### Exercise goal
For the data below, give again exactly the lines from the one containing "notebook: none [38,212,168,254]" through the one containing "wine bottle: present [260,78,315,252]", both ends included, and no others.

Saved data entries
********
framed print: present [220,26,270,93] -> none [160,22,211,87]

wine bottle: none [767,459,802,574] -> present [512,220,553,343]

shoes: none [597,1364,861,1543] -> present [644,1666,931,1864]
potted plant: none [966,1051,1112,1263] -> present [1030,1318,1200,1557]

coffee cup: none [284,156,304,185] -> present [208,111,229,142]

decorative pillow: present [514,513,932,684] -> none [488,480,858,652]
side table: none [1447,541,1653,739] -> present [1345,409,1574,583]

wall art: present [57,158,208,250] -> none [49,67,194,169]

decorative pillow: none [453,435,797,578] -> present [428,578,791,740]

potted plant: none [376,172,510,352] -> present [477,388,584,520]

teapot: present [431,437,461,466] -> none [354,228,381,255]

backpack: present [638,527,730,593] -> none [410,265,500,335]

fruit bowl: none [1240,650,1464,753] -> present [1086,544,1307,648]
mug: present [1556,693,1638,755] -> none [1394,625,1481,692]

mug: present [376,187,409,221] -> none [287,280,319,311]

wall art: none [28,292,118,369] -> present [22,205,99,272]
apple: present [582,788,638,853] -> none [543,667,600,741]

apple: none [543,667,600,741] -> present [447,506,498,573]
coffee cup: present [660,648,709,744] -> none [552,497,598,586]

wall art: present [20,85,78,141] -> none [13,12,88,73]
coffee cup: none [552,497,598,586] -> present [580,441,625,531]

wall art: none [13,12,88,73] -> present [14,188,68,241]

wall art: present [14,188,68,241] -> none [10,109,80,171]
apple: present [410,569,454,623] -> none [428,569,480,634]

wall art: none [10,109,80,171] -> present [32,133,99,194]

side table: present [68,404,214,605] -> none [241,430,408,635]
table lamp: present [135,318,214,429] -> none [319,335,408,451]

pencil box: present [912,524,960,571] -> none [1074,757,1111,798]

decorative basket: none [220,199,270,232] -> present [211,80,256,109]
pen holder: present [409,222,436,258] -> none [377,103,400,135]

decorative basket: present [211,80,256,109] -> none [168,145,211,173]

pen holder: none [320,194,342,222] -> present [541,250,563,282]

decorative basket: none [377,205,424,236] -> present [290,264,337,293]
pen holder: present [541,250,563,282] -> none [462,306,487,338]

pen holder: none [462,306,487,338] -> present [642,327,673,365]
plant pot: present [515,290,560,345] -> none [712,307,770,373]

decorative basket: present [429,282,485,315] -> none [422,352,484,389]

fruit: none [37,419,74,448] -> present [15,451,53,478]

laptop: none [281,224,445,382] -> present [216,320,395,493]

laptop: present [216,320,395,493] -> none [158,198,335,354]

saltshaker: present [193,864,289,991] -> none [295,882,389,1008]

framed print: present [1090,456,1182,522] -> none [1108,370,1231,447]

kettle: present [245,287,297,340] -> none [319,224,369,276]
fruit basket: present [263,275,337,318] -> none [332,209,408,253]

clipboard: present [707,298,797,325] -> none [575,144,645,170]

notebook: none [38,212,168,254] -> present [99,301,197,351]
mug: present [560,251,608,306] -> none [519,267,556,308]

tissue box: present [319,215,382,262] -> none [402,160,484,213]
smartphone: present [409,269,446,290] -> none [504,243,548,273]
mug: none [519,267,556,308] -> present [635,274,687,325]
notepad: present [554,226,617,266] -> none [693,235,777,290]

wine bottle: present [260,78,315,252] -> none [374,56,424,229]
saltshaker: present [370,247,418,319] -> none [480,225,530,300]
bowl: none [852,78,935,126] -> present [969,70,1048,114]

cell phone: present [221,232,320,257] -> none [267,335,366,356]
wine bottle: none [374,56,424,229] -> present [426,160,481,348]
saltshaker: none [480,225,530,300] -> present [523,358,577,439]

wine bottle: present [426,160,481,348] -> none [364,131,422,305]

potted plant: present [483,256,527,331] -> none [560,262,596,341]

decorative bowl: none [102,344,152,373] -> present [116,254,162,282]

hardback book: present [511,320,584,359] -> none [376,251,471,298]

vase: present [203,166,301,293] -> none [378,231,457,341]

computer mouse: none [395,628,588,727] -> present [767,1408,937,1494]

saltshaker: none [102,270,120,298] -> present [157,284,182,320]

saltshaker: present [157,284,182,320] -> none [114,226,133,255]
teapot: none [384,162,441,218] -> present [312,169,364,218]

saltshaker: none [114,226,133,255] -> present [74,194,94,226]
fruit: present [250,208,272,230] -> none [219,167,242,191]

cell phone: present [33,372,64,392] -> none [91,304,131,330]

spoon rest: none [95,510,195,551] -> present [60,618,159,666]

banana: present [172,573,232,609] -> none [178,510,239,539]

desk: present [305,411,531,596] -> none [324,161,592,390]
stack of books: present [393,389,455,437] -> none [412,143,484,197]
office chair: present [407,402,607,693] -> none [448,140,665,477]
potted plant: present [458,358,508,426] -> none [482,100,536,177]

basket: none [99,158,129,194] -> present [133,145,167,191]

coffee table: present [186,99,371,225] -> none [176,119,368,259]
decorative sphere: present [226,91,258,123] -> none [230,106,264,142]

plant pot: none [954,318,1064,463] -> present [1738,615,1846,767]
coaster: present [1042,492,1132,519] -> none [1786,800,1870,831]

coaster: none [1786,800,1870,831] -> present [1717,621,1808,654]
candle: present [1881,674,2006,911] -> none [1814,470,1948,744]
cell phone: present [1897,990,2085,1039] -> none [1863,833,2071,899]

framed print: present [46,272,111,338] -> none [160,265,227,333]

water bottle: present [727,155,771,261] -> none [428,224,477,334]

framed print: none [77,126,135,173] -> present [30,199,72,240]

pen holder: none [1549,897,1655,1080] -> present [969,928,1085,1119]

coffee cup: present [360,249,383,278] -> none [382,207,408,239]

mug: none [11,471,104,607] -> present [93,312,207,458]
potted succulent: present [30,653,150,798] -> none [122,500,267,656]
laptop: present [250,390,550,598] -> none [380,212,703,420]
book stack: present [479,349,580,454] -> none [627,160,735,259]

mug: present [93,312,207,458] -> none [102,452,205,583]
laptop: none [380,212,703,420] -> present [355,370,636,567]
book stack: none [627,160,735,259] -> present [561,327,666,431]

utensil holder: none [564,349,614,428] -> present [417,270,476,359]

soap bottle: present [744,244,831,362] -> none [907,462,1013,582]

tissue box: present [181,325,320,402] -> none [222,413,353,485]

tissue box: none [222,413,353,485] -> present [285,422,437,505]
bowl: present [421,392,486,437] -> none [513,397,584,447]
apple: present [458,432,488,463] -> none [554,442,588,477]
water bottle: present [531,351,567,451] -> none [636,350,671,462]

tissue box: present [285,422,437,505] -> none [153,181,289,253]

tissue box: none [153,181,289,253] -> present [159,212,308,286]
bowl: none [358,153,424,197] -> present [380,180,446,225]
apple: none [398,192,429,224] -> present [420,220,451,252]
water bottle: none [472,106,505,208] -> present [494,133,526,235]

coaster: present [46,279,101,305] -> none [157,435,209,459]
********
### Written answer
notebook: none [38,212,168,254] -> present [99,301,197,351]
mug: present [560,251,608,306] -> none [519,267,556,308]

tissue box: present [319,215,382,262] -> none [402,160,484,213]
smartphone: present [409,269,446,290] -> none [504,243,548,273]
mug: none [519,267,556,308] -> present [635,274,687,325]
notepad: present [554,226,617,266] -> none [693,235,777,290]

wine bottle: present [260,78,315,252] -> none [374,56,424,229]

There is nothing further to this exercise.